Too Long; Didn't Play: I Am Weapon

Sponsored By: Kehama

Time Weaponized: 58 minutes

SMG Review

Hell is full of clowns. It’s your job to change that.

I’m not sure if that means Hell will be more or less hellish after you finish with it.

Rocket Launcher Review

Hell is a good setting for video games. It allows developers to be edgy and dark without trying too hard, and it allows the player to skirt around issues like “Why is it okay that I’m killing millions of weaker beings with overpowered weapons?”

The answer is, of course, that it’s not okay. That’s why you’re in Hell. But since you’re already down here, you might as well enjoy yourself. After all, what are they going to do to you? Kill you and condemn your soul to Hell? Pfft. Been there, done that. Being there, doing that, in fact.

I Am Weapon is a dual-stick shooter where you play a man who is trapped someplace that is never actually called Hell, but you can make the logical leap. It’s full of clowns, for one thing. Clowns with knives instead of hands, which somehow makes them funnier and less creepy. That’s irony for ya.

You start with some backstory: Your character is Michael Keaton’s Batman. Years ago an evil clown murdered his parents and so he devoted his life to finding all of the evil clowns and incarcerating them. I have chosen to assume he’s a police officer, but they never say. It’s possible he just incarcerates them in a box in the crawlspace under his house. That might explain why he appears to be in Hell, but at this point we’re getting into philosophy and theology and I know better than to tread on ice that cracks like that.

Again, it’s never explicitly said that your character is in Hell. He just stumbles over his own corpse with no memory of how he got to a place where the trees have eyeballs and give you side-quests to kill lumberjacks with squeaky noses.

So I’m assuming we’re not in Arlen, Texas. Austin, maybe.

Regardless, the landscape is a floating island full of art assets that appear to have been rejected by Painkiller for being too hellish. Everything is twisted and grotesque to the point where you wonder why they made the main character look like Serious Sam’s older brother, Resolute Richard (Determined Dick, to his friends). Don’t get me wrong, I love a buff, wise-cracking action hero as much as the next fan of 1980’s cinema, but there’s a tonal dissonance here that has me scratching my head. Is the game trying to be dark? If so, it’s too funny. Is it trying to be funny? If so, it’s too dark. Is the game trying to be darkly funny? If so, then it’s failing.

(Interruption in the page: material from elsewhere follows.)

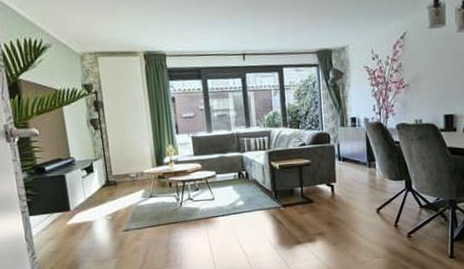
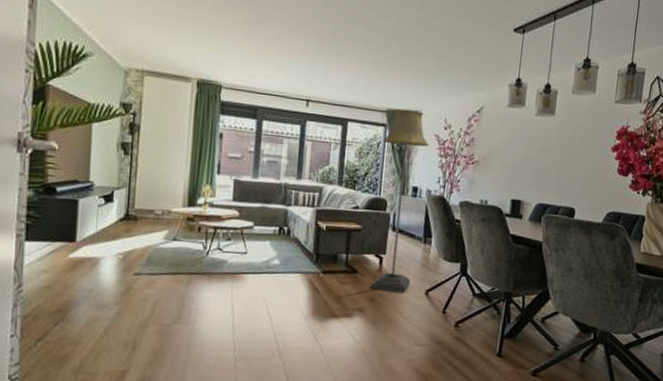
floor lamp: none [318,46,362,214] -> present [372,109,429,292]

But maybe I’m thinking too hard about it. Dual-stick shooters don’t need plots; they just need lots of enemies and lots of ammunition to use on them. I Am Weapon seems to have that pretty much sewn up, though the magazine size of the primary weapon tends to slow the gameplay down more than I’d like. Limited ammo and dual-stick shooters go together like peanut butter and shoelaces, but I Am Weapon went that route. Fortunately, there’s an upgrade path, as well as a weapons vendor that looks suspiciously like the Father-Mother from Zeno Clash (now that’s what I call a Deep Cut!), so maybe I’ll be able to unlock a minigun later and forgo this whole reloading thing. While I’m wishing, I’d also like an upgrade that makes the flamethrower be more effective than an aggressive wet willy.

On the whole, though, the weapons are powerful enough. The controls are responsive enough, and the gameplay is fun enough. Everything about the game is kind of that: enough. It doesn’t particularly excel at anything, but it’s reasonably competent at everything. I give it two thumbs sideways, perhaps wiggling them a bit.

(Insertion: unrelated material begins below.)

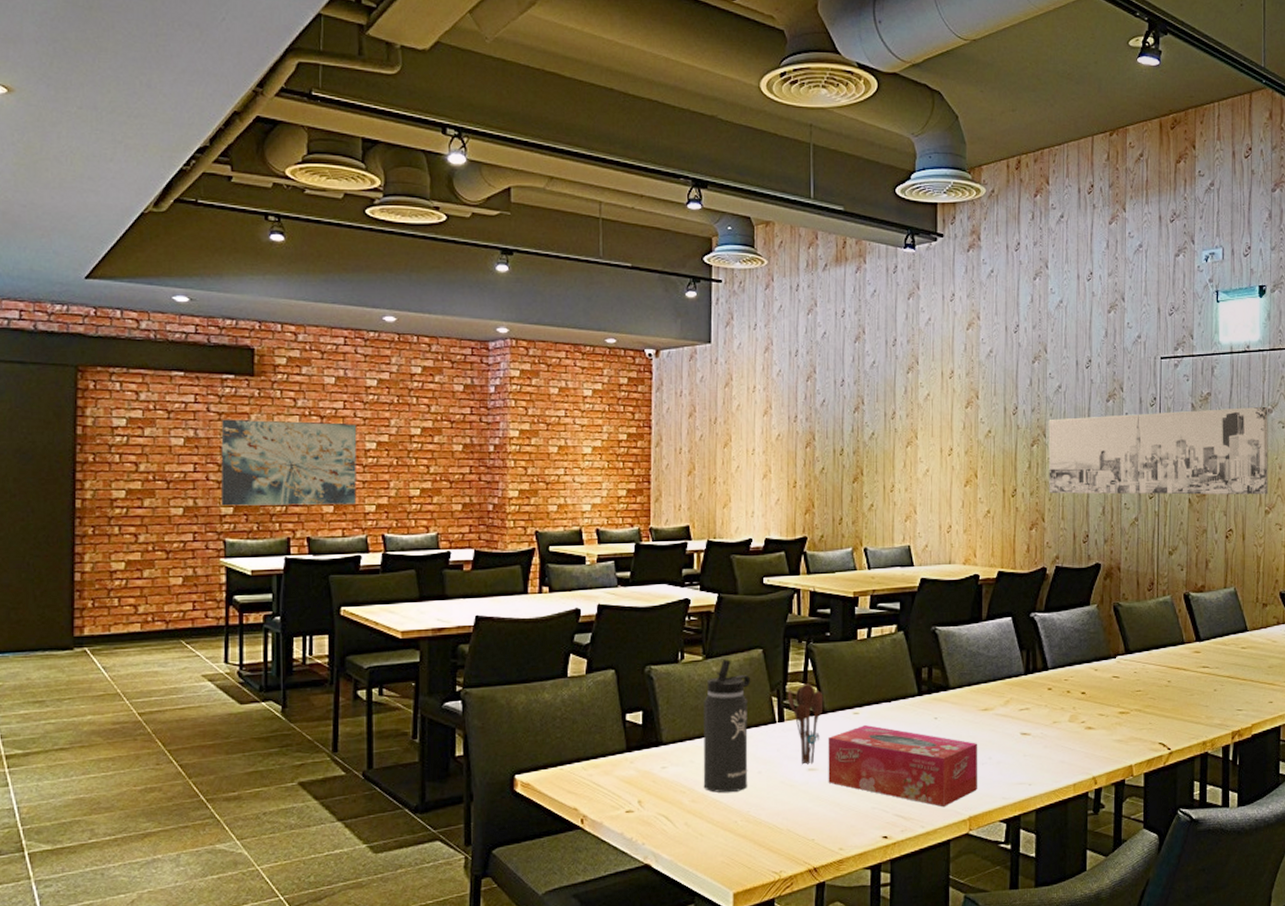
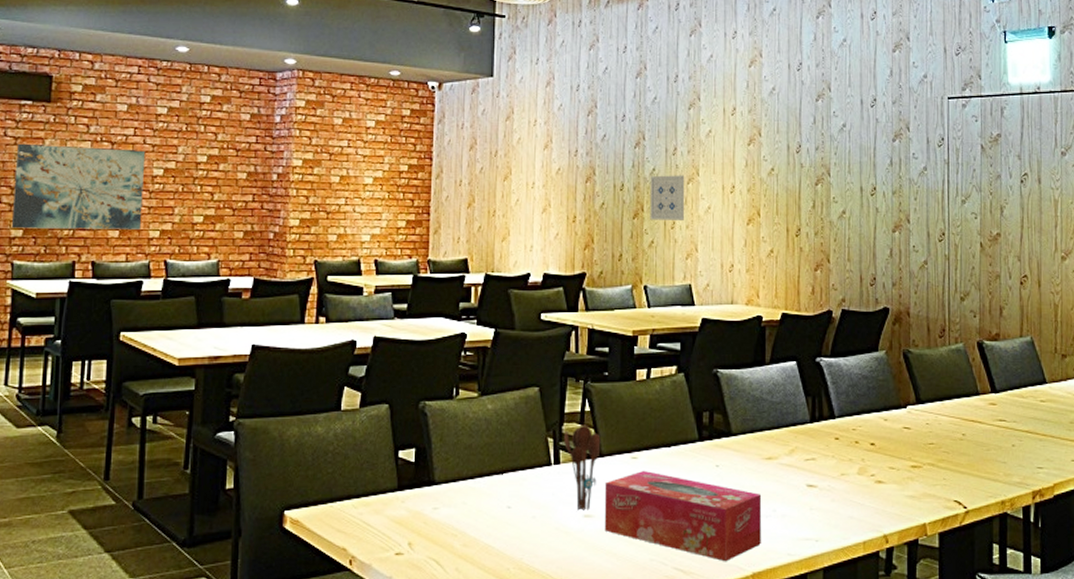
thermos bottle: present [703,660,751,793] -> none [475,397,527,538]
wall art: none [869,439,904,484] -> present [650,175,685,220]
wall art: present [1048,406,1268,495] -> none [833,148,1064,240]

Will I Reload myself and continue?

I don’t honestly know. It’s not grabbing my attention right now, but I can see that it might if I were in another mood. Maybe I’ll wait until I’m more in the mood to kill a bunch of murderous clowns.

You’d think that would be more often, but no. I get my fill of that in about an hour, then I’m good for a while.

Is it the Dark Souls of anything?

I Am Weapon isn’t a hard game. Maybe that’s why it’s not holding my interest. The weapons aren’t actually powerful enough to keep the enemies at bay, but it doesn’t matter, because the enemies aren’t powerful enough to cause you any real damage. You could stand in one place and spam the melee attack button and be mostly fine, in fact.

Call it six souls out of sixty six, just to get one more cheap Hell reference in there.


Twin stick shooter stealing Father-Mother from Zeno Clash for a character? Sheeeeeeeit, sounds like a game made for me ... if only people seem to all say it's incredibly mediocre. Oh well!

Using 'weapon' as an adjective to describe yourself is inadvisable in the UK.